L’action en responsabilité découlant de ce contrat est en conséquence prescrite, l’assignation ayant été délivrée plus de cinq ans après la réalisation ou la révélation du dommage.
S’agissant du contrat de prévoyance décès invalidité du 11 juin 1998, garantissant le versement d’un capital de 100 000,00 euros en cas de survenue du risque, le même raisonnement s’applique.
En effet, le contrat de facilité de caisse sécurité a été résilié à effet du 20 mai 2011. Or les échéances semestrielles des primes d’assurance ont continué d’être prélevées du 15 juin 2011 au 15 juin 2012, sous le libellé « prélèvement prime d’assurance sur contrat BNP prévoyance 00173/00008852 », ce numéro correspondant au numéro du contrat d’assurance sur la vie signé le 11 juin 1998.
De nouveau et au travers d’une lecture normalement attentive de ses relevés de compte bancaire, le gérant de la société AFUR devait réaliser, dès juillet 2011, que la cotisation du contrat de prévoyance de 100 000,00 euros continuait d’être prélevée malgré l’expiration du contrat de trésorerie depuis le 20 mai 2011, si, comme l’affirme la société appelante, les deux contrats étaient de son point de vue liés l’un à l’autre, de sorte que l’expiration ou la résiliation de l’un devait entrainer la résiliation de l’autre.
La réalisation ou la révélation de ce second dommage doit ainsi être fixée au mois de juillet 2011.
L’assignation ayant été délivrée le 5 janvier 2018, plus de cinq ans après la réalisation ou la révélation du dommage, l’action en responsabilité fondée sur le contrat d’assurance prévoyance du 11 juin 1998 est également prescrite.
L’action de la société AFUR sera en conséquence déclarée irrecevable, sans examen de ses demandes au fond.
Sur l’application de l’article 700 du code de procédure civile et les dépens :
Au regard de l’issue du litige , la société AFUR supportera la charge des dépens de l’entière procédure, dont distraction au bénéfice de Me Lombard en application de l’article 699 du code de procédure civile.

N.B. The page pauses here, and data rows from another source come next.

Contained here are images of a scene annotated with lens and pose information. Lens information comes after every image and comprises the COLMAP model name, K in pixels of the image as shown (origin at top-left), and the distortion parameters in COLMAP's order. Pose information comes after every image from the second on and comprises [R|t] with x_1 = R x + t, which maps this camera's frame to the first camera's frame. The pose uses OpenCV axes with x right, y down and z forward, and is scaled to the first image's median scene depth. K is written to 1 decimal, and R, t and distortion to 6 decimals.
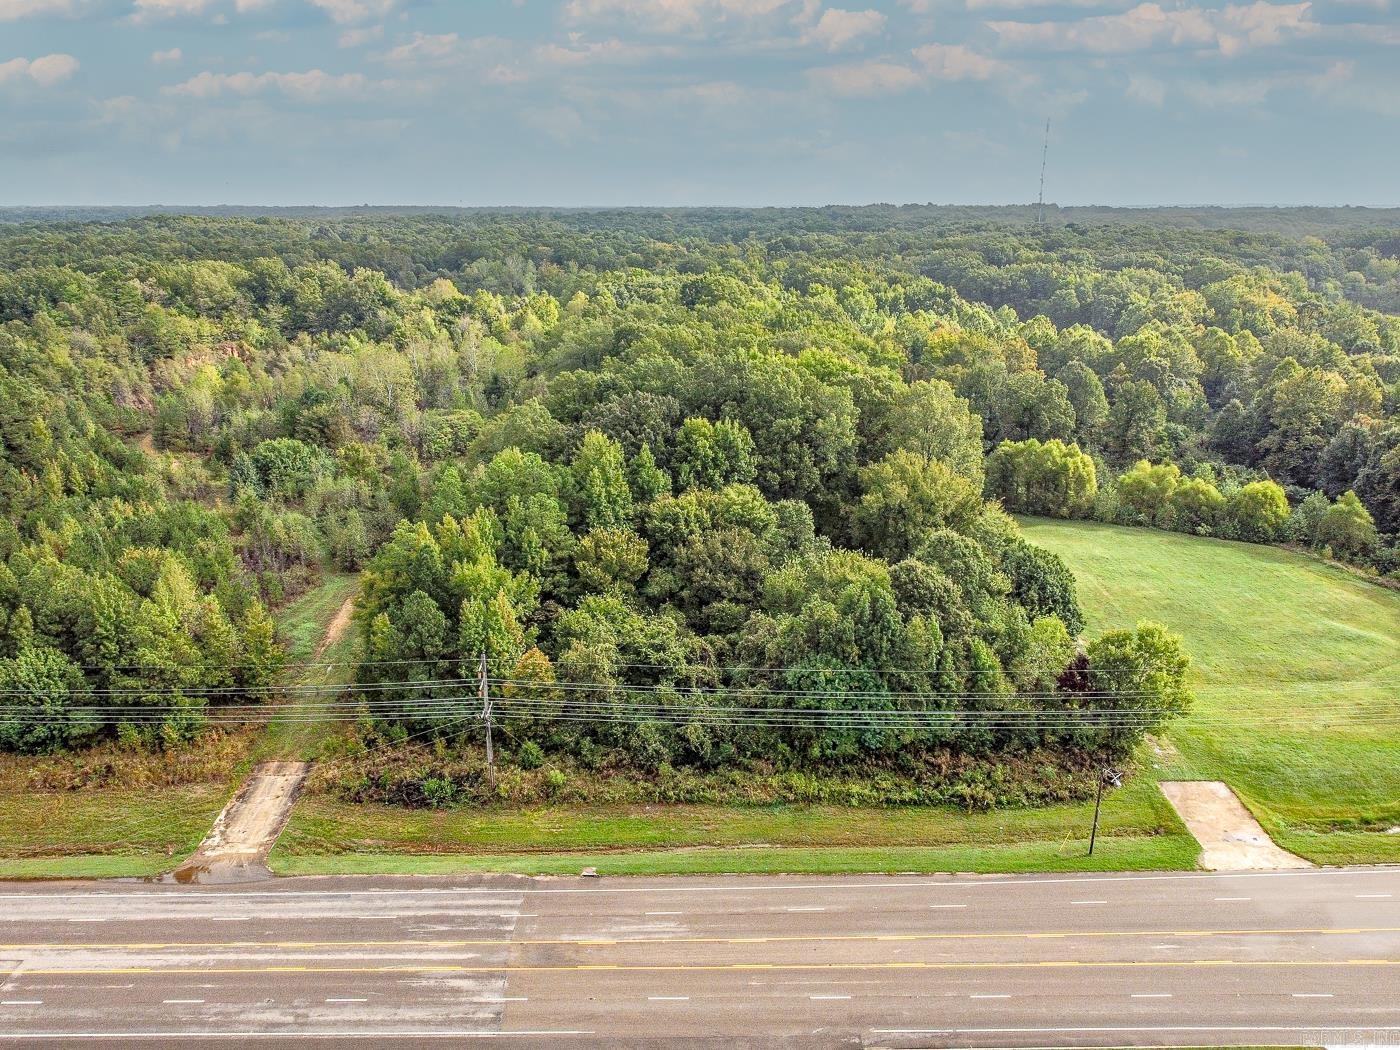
lens RADIAL K [[1077.4, 0, 700.0], [0, 1077.4, 525.0], [0, 0, 1]] dist [-0.002825, 0.000737]
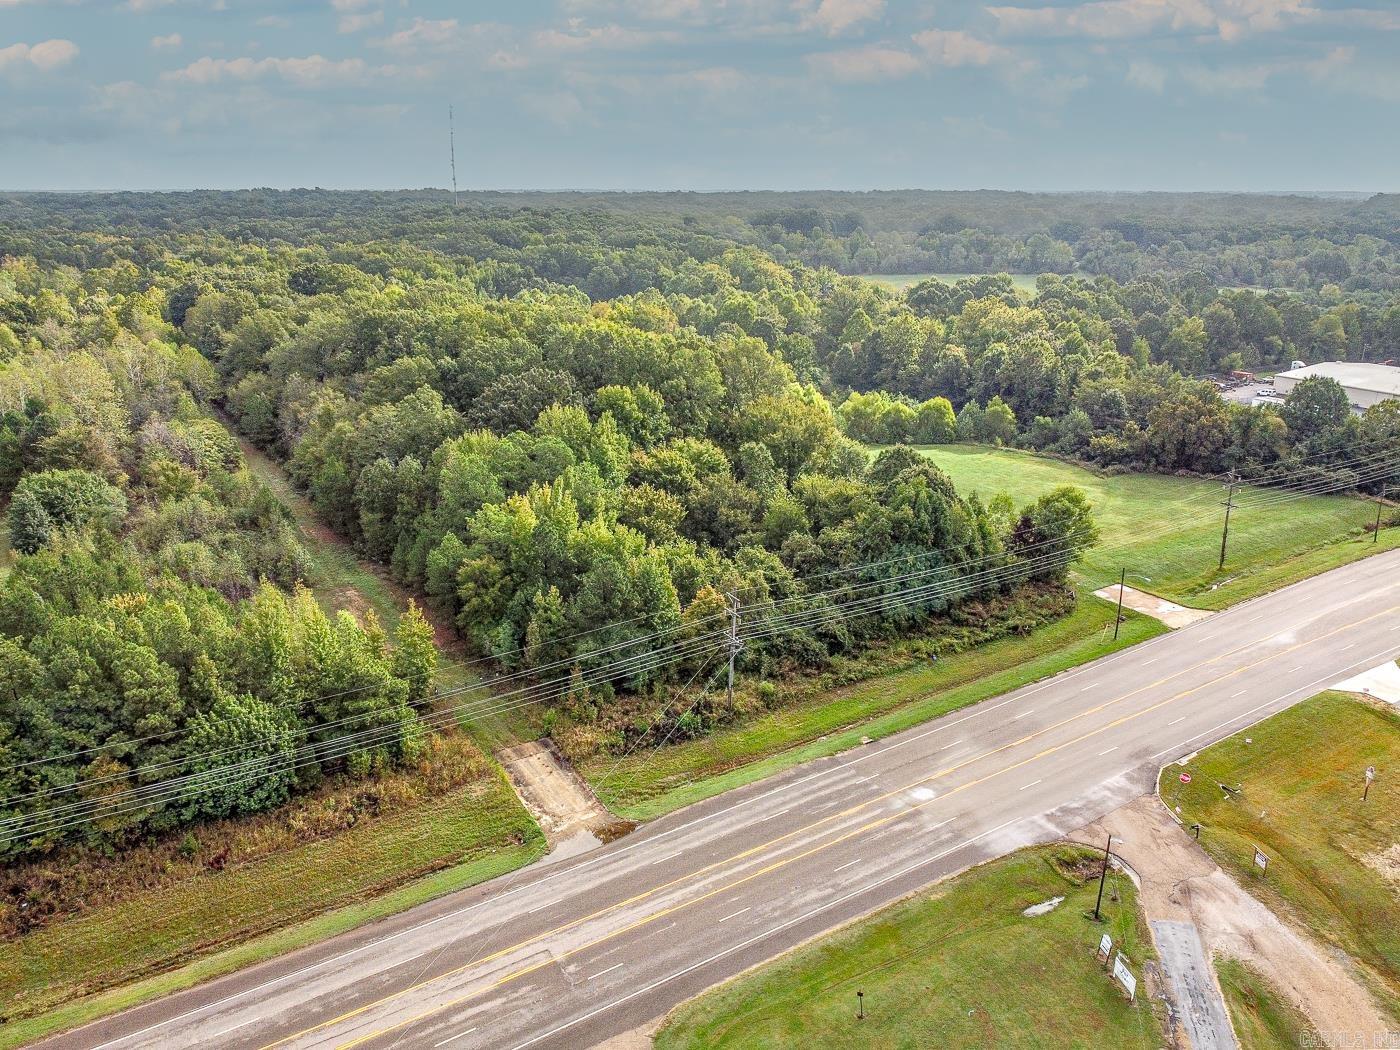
lens RADIAL K [[1077.4, 0, 700.0], [0, 1077.4, 525.0], [0, 0, 1]] dist [-0.002825, 0.000737]
pose [[0.837433, -0.164029, 0.521344, -0.857521], [0.157743, 0.985846, 0.056792, -0.014949], [-0.523280, 0.034679, 0.851455, 0.057369]]
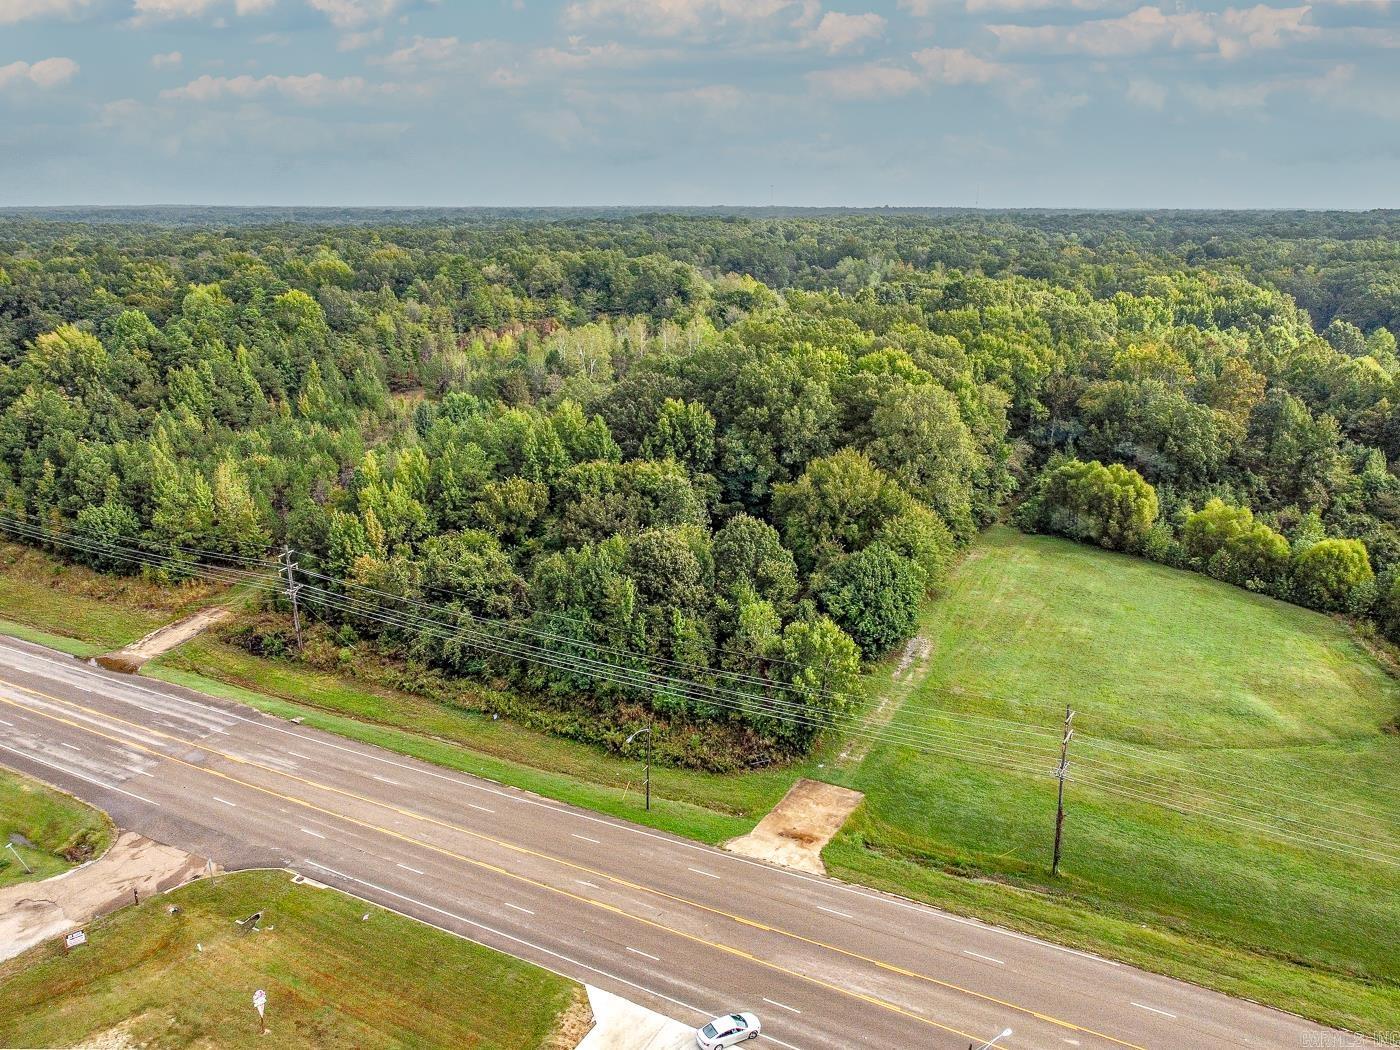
lens RADIAL K [[1061.8, 0, 703.6], [0, 1061.8, 523.5], [0, 0, 1]] dist [-0.003398, 0.000789]
pose [[0.887555, 0.138753, -0.439310, 0.864514], [-0.138533, 0.989816, 0.032744, -0.020800], [0.439380, 0.031797, 0.897739, 0.063337]]
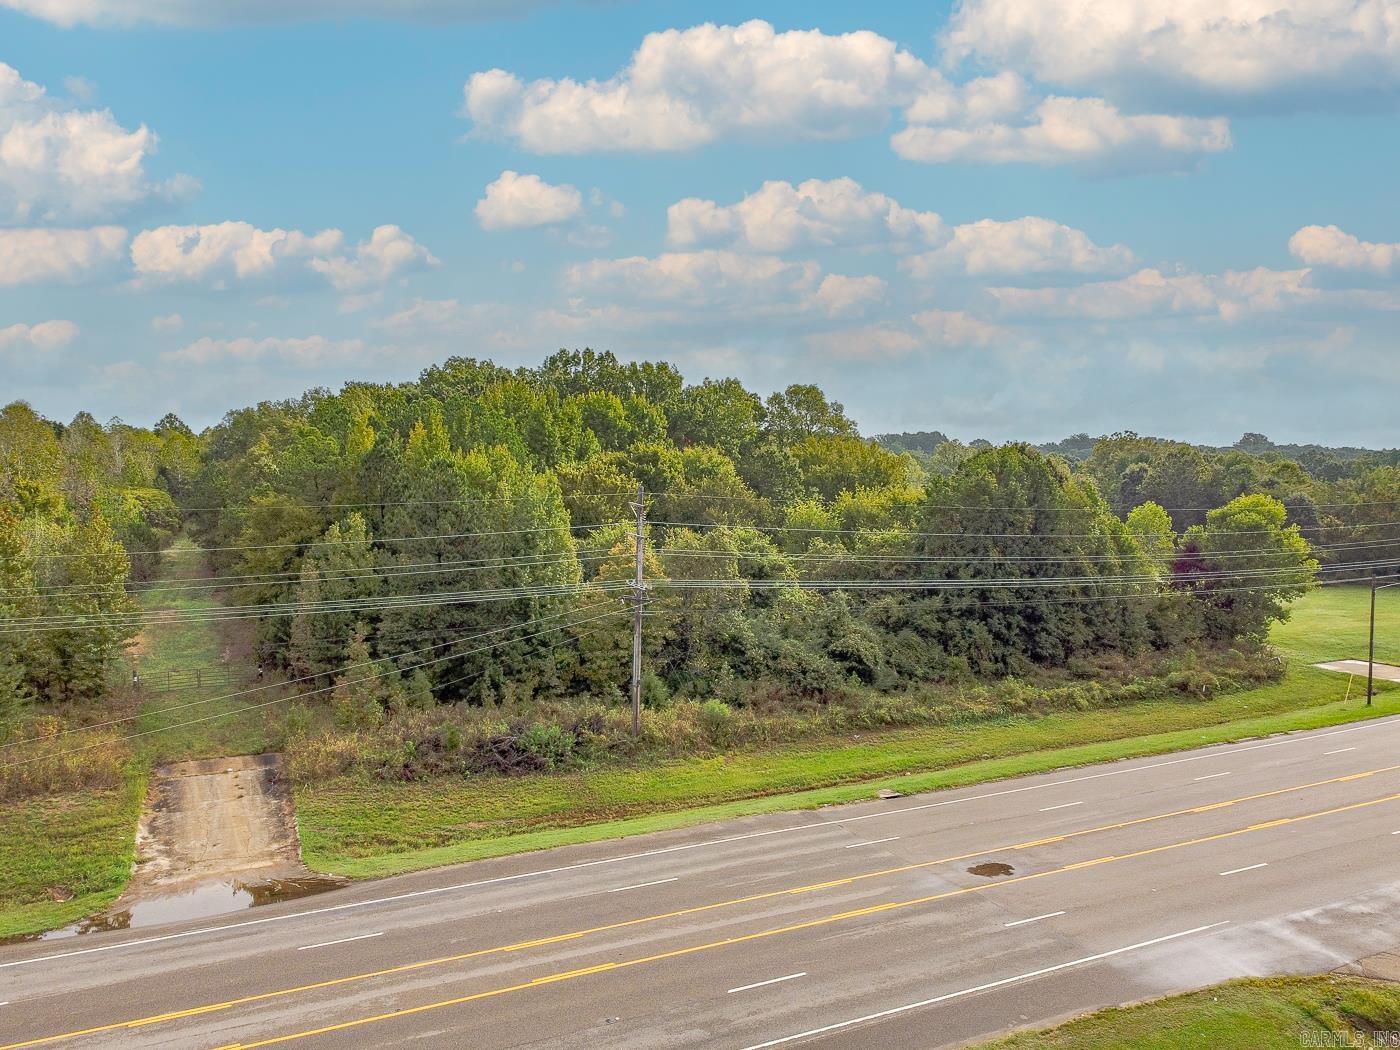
lens RADIAL K [[1061.8, 0, 703.6], [0, 1061.8, 523.5], [0, 0, 1]] dist [-0.003398, 0.000789]
pose [[0.901301, -0.016504, 0.432878, -0.458822], [0.119942, 0.969715, -0.212761, 0.291248], [-0.416257, 0.243682, 0.875985, 0.481294]]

Compte tenu des circonstances de la cause et de la position respective des parties, l’équité ne justifie pas de faire application des dispositions de l’article 700 du code de procédure civile au-delà des sommes allouées par le premier juge au titre des frais non compris dans les dépens de première instance.
PAR CES MOTIFS :
La cour, statuant pas arrêt mis à disposition au greffe, contradictoirement et en dernier ressort,
Infirme le jugement, sauf en ce qui concerne les dépens et l’application de l’article 700 du code de procédure civile,
Statuant à nouveau des chefs infirmés,
Déclare prescrite et irrecevable l’action en responsabilité civile contractuelle de la société AFUR contre la société SA BNP Paribas,
Y ajoutant,
condamne la société SARL AFUR aux dépens d’appel dont distraction au bénéfice de Me Lombard, avocat, en application de l’article 700 du code de procédure civile,
Déboute la société BNP Paribas de sa demande formée en application de l’article 700 du code de procédure civile, au titre des frais non compris dans les dépens d’appel.
Le présent arrêt a été signé par Madame Jeanne PELLEFIGUES, Présidente, et par Madame Nathalène DENIS, greffière suivant les dispositions de l’article 456 du Code de Procédure Civile.